It’s no coincidence that Australia’s wine production and exports have skyrocketed in the last ten years. The accomplishment is a result of a 30-year strategic plan that involves focused research, development, and education, says the head of one of the country’s cooperative research centers.

All involved with U.S. agricultural research-from those funding private and public research programs to those carrying out the projects-could learn how to make research more effective and responsive by examining the research model used in a wide array of business sectors in Australia.

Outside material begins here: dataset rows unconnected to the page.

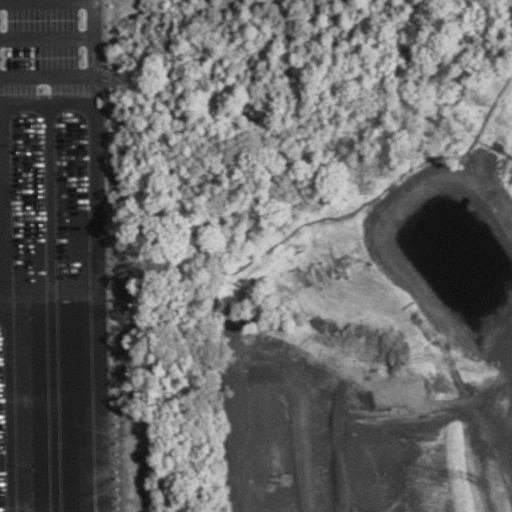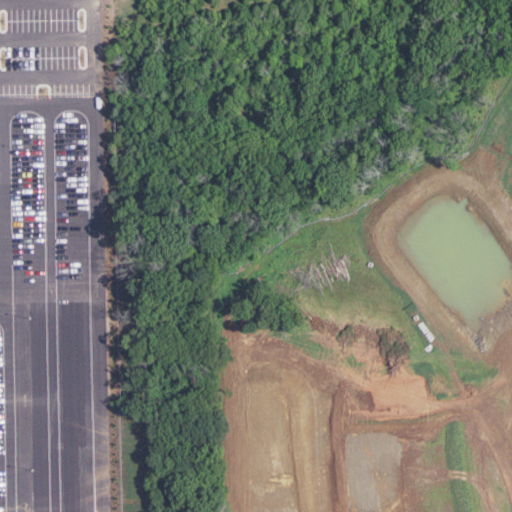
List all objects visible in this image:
railway: (49, 60)
road: (318, 437)
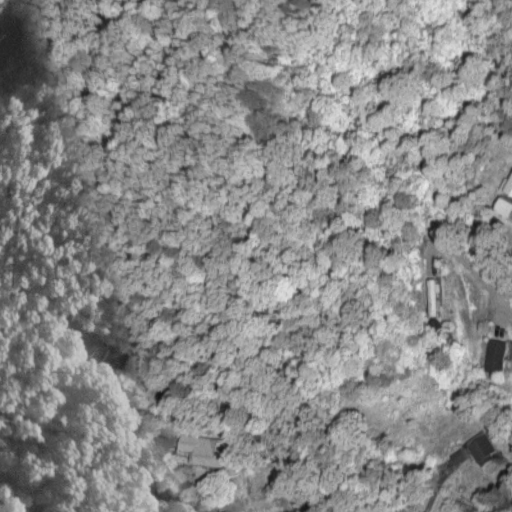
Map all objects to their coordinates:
building: (4, 43)
building: (506, 185)
building: (504, 206)
road: (485, 233)
building: (433, 295)
building: (495, 355)
building: (114, 363)
building: (482, 447)
building: (203, 449)
building: (457, 455)
road: (283, 465)
road: (492, 501)
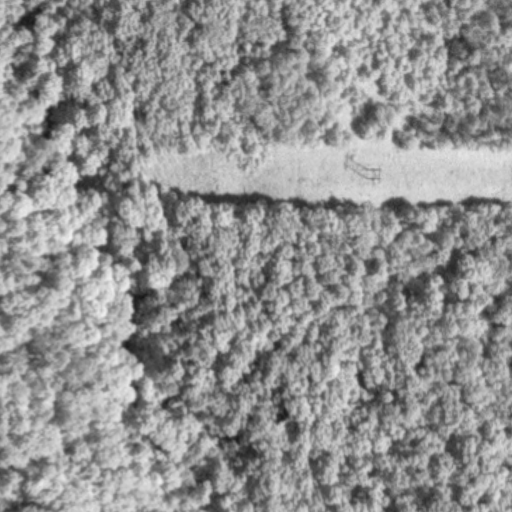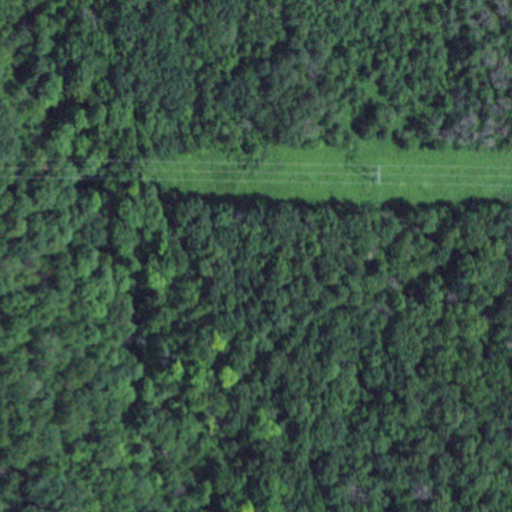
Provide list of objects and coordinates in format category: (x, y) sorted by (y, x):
power tower: (368, 174)
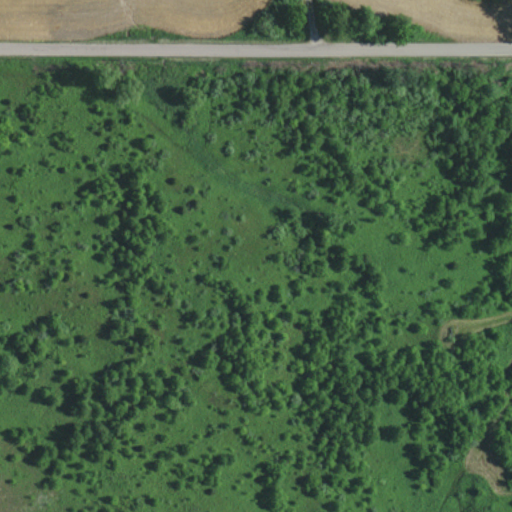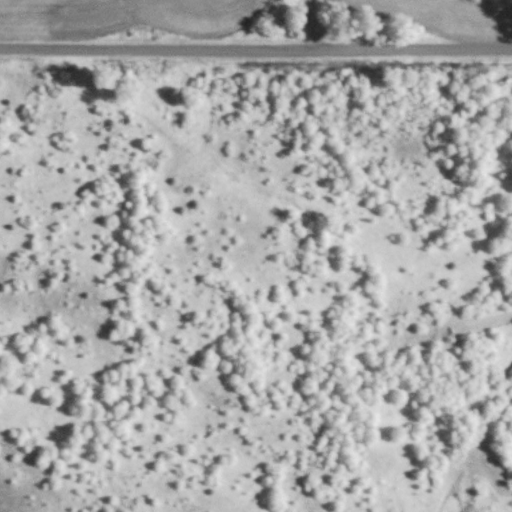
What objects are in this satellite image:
road: (310, 23)
road: (255, 46)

The Aussie wine industry has shown stunning growth since 1994, with wine production tripling from about 500 million liters to nearly 1.5 billion liters after the 2006 crush. That’s a number equivalent to nearly 500 million gallons, more than enough to supply every person in the United States, Canada, and Mexico with a gallon of wine and still have plenty to spare. Since 1997, the sales of their wine exports have posted even more impressive gains, going from Aus.$500 million to Aus.$2.8 billion.

Dr. Jim Hardie, chief executive officer of the Cooperative Research Centre for Viticulture, shared specifics about Australia’s grape and wine research and extension with Washington State’s wine industry during the annual meeting of the Washington Association of Wine Grape Growers.

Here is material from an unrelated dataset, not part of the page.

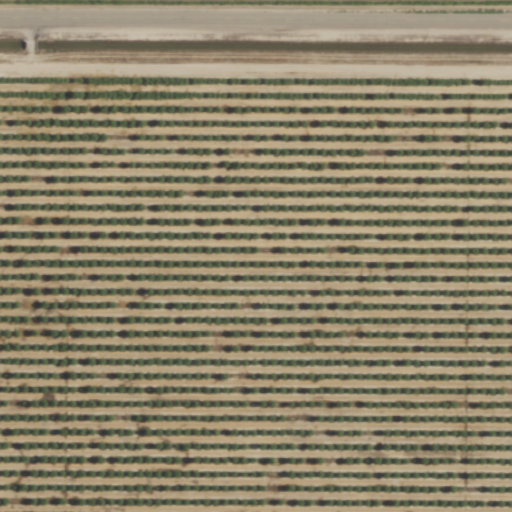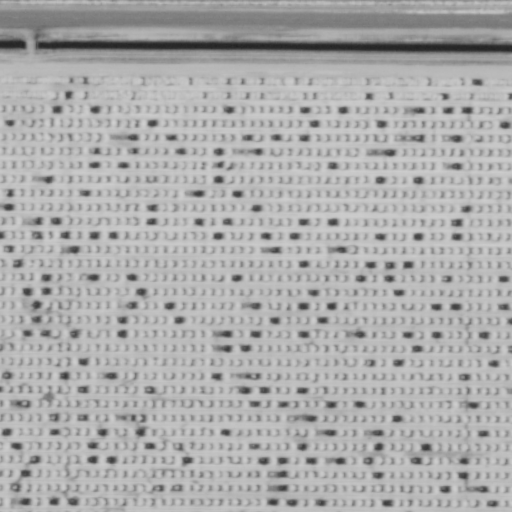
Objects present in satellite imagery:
road: (256, 19)
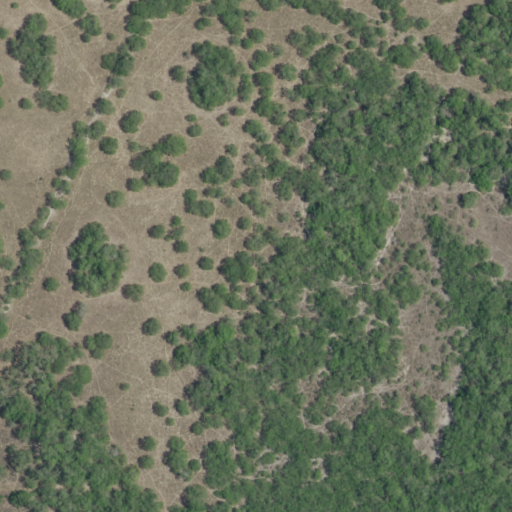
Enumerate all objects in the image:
road: (36, 60)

At the heart of Australia’s research model, envied by many around the world, are cooperative research centers, of which there are 70 dealing with six business sectors-agriculture and rural manufacturing, mining and energy, medical and science technology, information and communication technology, and manufacturing. The cooperative centers are joint ventures between industry, government, and research organizations, and were launched in 1992 as part of a federal research program.

Each cooperative center serves as a virtual organization by utilizing existing research facilities and maximizing research dollars as well as outcomes. Formal, seven-year agreements between all parties guide the centers.

"What we’re really all about in Australia is turning research into practice," Hardie said. "It’s meeting the challenges that lead to export growth. With the centers, we get cross-pollination of ideas between research, academic, and commercial disciplines," he said, adding that the model encourages teamwork.

Hardie’s viticulture center will receive a total of Aus.$80 million during the seven years, with annual contributions of about 22 percent, or $2.6 million, coming from government, $3.2 million (27 percent) from growers and wineries, and 51 percent or $5.7 million from in-kind contributions from research and from education organizations.

Each dollar raised by wine growers is matched by the government and invested by the Grape and Wine Research and Development Corporation. Through the corporation and other industry organizations, growers are core participants of the cooperative center for viticulture.

Wine grape growers will contribute about $11 million during the seven-year term, he said, adding that growers pay a levy of $2 per ton for the cooperative research center projects, while wineries pay $5 per ton.

He explained that the cooperative research concept allows the government to focus on specific business sectors, turning research and development on and off to stimulate various sectors. Government can be responsive to national economic, social, and environmental priorities.

There are 15 agricultural cooperative centers, ranging from cotton and sheep to tropical plant protection, though none are for tree fruit.

Hardie cited numerous advantages to the stakeholders, researchers, and government from the research system. A benefit to stakeholders is that industry can more fully utilize the resources that are out there to meet its technological needs. The model allows industry to share in ownership of intellectual property and helps provide new opportunities for businesses in the industry’s supply and service sector.

For the research community, scientists receive additional resources with a seven-year guarantee. "They don’t have to write grant proposals and seek funding every year," he said. Researchers also benefit from enhanced professional links between organizations, national recognition, and a share of ownership of intellectual property.

Hardie added that in the cooperative centers’ 15-year history, the Australian government has evaluated the model for its research, development, and education value.